Wood is the forward-thinking head of Ark Invests and irs flagship tech-oriented ARKK ETF. Notorious for betting big on the latest and greatest in biotechnology.
In 2020, Wood made headlines with an infamous prediction that Bitcoin (BTC) would hit $500k by 2030.
And in November 2022, she doubled-down when it emerged the flagship Ark Innovation ETF invested a further $62.7m into the crypto space.
The capital was deployed to acquire further shares in Coinbase, Silvergate, and the Grayscale Bitcoin Trust. A brave move a week after the collapse of behemoth FTX.
In 2020, the ARKK ETF underwent a sensational 150% rally.
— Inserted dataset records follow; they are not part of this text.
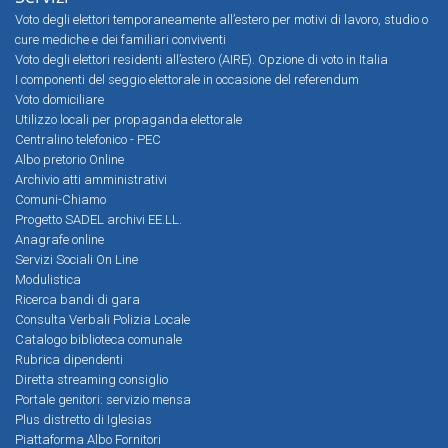
Voto degli elettori temporaneamente all’estero per motivi di lavoro, studio o
cure mediche e dei familiari conviventi
Voto degli elettori residenti all’estero (AIRE). Opzione di voto in Italia
I componenti del seggio elettorale in occasione del referendum
Voto domiciliare
Utilizzo locali per propaganda elettorale
Centralino telefonico - PEC
Albo pretorio Online
Archivio atti amministrativi
Comuni-Chiamo
Progetto SADEL archivi EE.LL.
Anagrafe online
Servizi Sociali On Line
Modulistica
Ricerca bandi di gara
Consulta Verbali Polizia Locale
Catalogo biblioteca comunale
Rubrica dipendenti
Diretta streaming consiglio
Portale genitori: servizio mensa
Plus distretto di Iglesias
Piattaforma Albo Fornitori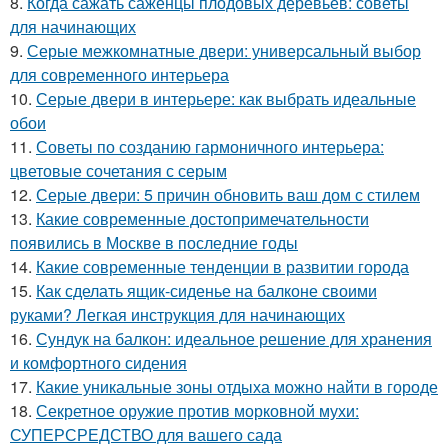
8.
Когда сажать саженцы плодовых деревьев: советы
для начинающих
9.
Серые межкомнатные двери: универсальный выбор
для современного интерьера
10.
Серые двери в интерьере: как выбрать идеальные
обои
11.
Советы по созданию гармоничного интерьера:
цветовые сочетания с серым
12.
Серые двери: 5 причин обновить ваш дом с стилем
13.
Какие современные достопримечательности
появились в Москве в последние годы
14.
Какие современные тенденции в развитии города
15.
Как сделать ящик-сиденье на балконе своими
руками? Легкая инструкция для начинающих
16.
Сундук на балкон: идеальное решение для хранения
и комфортного сидения
17.
Какие уникальные зоны отдыха можно найти в городе
18.
Секретное оружие против морковной мухи:
СУПЕРСРЕДСТВО для вашего сада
But market confidence in the ETF saw witness to a 59% fall in 2022 (worse than the S&P500).
$500K is a Bearish prediction for BTC in 2030
In the aftermath of a difficult year for crypto, Wood jumped onto Andrew Sorkin’s CNBC Squawk Box to defend the bold thesis.
When asked whether Ark Innovation stood by her 2020 prediction:
“Yes – we’re a little higher than that in our bearish case for 2030
“And in our bullish case much higher,” she added.
An impressive claim in the midst of a long crypto winter that has seen BTC prices drop as low as $13,350 this year – after FTX’s collapse.
"After the #crypto fallout this year, this idea of transparency and decentralization is taking hold. #Bitcoin and #Ethereum are the best manifestations of that in the crypto world," says @ARKInvest CEO @CathieDWood on $BTC. pic.twitter.com/IWIZOvzx5w
— Squawk Box (@SquawkCNBC) February 1, 2023
Speaking on Sam Bankman-Fried (SBF) the crypto evangelist explained the FTX saga has forced a cleanout in the space.
“[SBF] didn’t like Bitcoin at all, and he didn’t like it because of its decentralization and transparency, but which companies went under?”, Wood questioned.
“They were the highly centralized, non-transparent, opaque companies – so FTX, Celsius, 3 Arrows Capital (3AC),
“If you look at what happened to Bitcoin and Ethereum [the networks], they didn’t skip a beat, all transactions were completed, all smart contracts opened and closed.”
The high-flying stock-picker went on to elaborate on what this meant for the industry.
“After the crypto fallout this year, the collapse of so many companies, this idea of transparency and decentralization is taking hold,” she added.
Transparency and decentralization seem to be a key part of the Ark Innovation ETF. When Ark’s Research Director responded to the FTX bankruptcy in November, he raised the same argument.
“Conviction in decentralized and transparent public blockchains is as strong as ever,” said Frank Downing.